Douglasville woman, 75, found hog-tied, dead inside apartment

Authorities were preparing to search the Douglasville apartment where 75-year-old Florene Duke was found dead and hog-tied earlier in Monday evening. (BEN GRAY / BGRAY@AJC.COM)

Authorities were preparing to search the Douglasville apartment where 75-year-old Florene Duke was found dead and hog-tied earlier in Monday evening. (BEN GRAY / BGRAY@AJC.COM)

A 75-year-old Douglas County woman who had been hog-tied was found dead inside her apartment Monday night, according to police.

The victim’s grandson told The Atlanta Journal-Constitution about the phone call he received.

“Somebody gave me a call and said, ‘Was it true?’ I asked, ‘What is true?’ ” Chris Duke said. “They said, ‘Did somebody go in [her] house and kill her?’”

Chris Duke and other relatives identified the victim as his grandmother Florene Duke.

“Why would someone do this to my grandmama? I didn’t believe it, because my grandmama wouldn’t hurt a fly,” he said.

The woman was found in her Countryside Manor apartment on Selman Drive around 6 p.m., Douglasville police Chief Chris Womack told The AJC.

Womack said she was last seen alive around 9 a.m. Monday.

Chris Duke said his sister had been trying to reach their grandmother by phone earlier in the day, and she later found her body.

Investigators have not yet determined how Florene Duke was killed or a motive, Womack said, but some items appeared to have been removed from the apartment.

“The family member went through there and said they saw a couple of TVs missing,” Womack said.

Officers were canvassing the area and interviewing others in the complex, located about a half-mile from Douglas County High School.

No suspects had been identified, Womack said.
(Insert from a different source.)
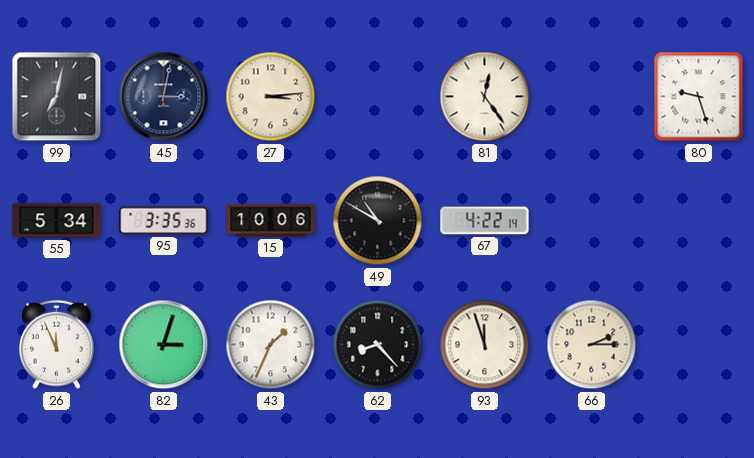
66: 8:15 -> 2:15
“We’ve had a few homicides this year. It’s been a rough year for Douglasville and Douglas County,” Womack said. “[But] we’ve been able to close them out.

“Right now, we don’t have a whole lot that we’re going on,” he added. “We’ve had a couple [of officers] canvass the area. We’ve had a couple possible vehicles that we’re starting to look at hard that may not have should have been here or had no explanation as to why they were here.”
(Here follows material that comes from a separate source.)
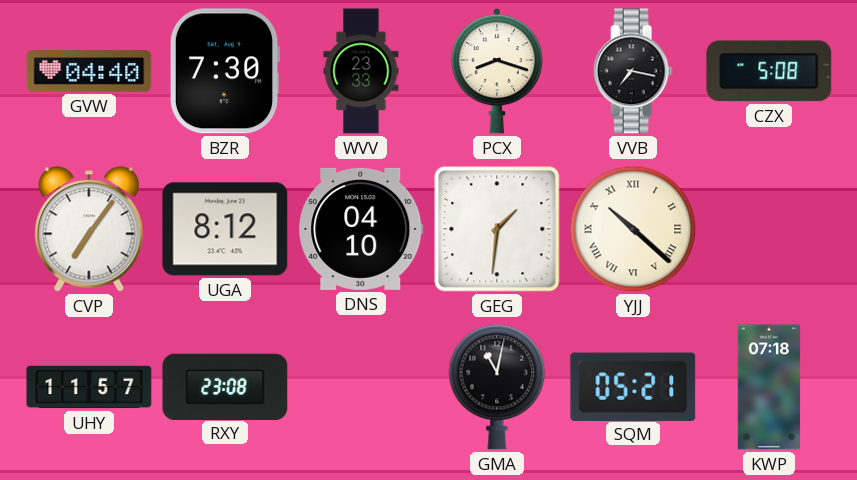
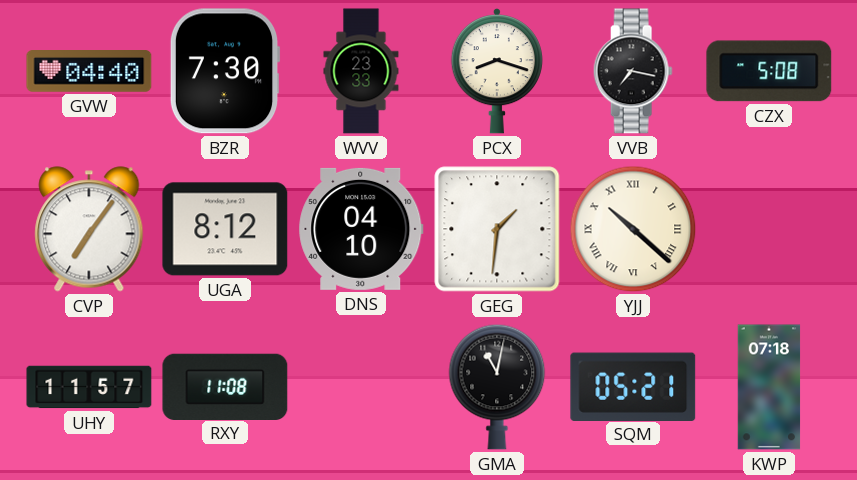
RXY: 23:08 -> 11:08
Womack said detectives from his department as well as the Douglas County Sheriff’s Office are working together to determine who may have harmed a woman considered friendly by many.
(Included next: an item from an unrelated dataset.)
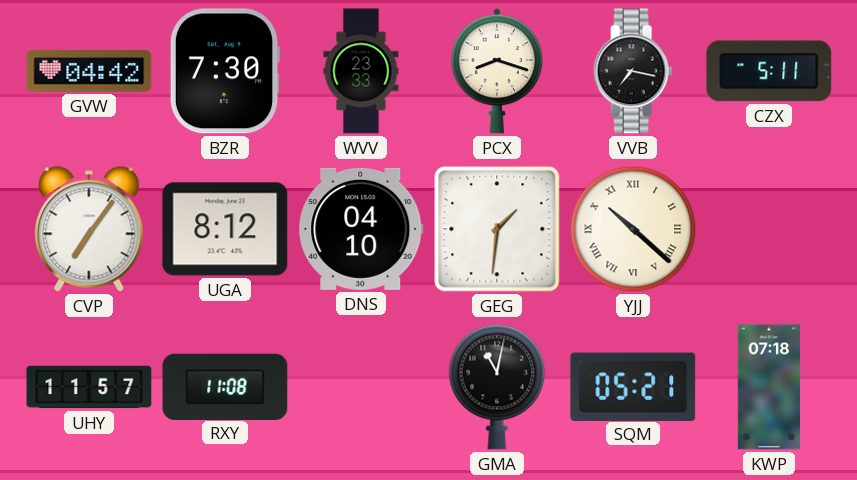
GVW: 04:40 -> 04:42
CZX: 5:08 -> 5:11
“From everyone we’ve talked to, from neighbors and family, [she] was like everybody’s granny, that always took care of everybody, that would let people come in and stay with her if they didn’t have a place to stay, so it’s just senseless,” he said. “We want to jump on this fast and hard, and bring somebody to justice for this.

“This is pitiful, terrible.”

Chris Duke said his grandmother had lived in the apartment complex for about five years. She was someone who would walk her little dog twice a day and spend time sitting on the couch to watch TV.

He said she was known as someone who would help anybody, and someone she may have wanted to help may have been the one who killed her.

“She was just a kind woman,” he said. “She would open her door to anyone.”

He hopes that authorities find whoever is responsible for his grandmother’s death.

“They need to be off the street, whoever did it,” he said.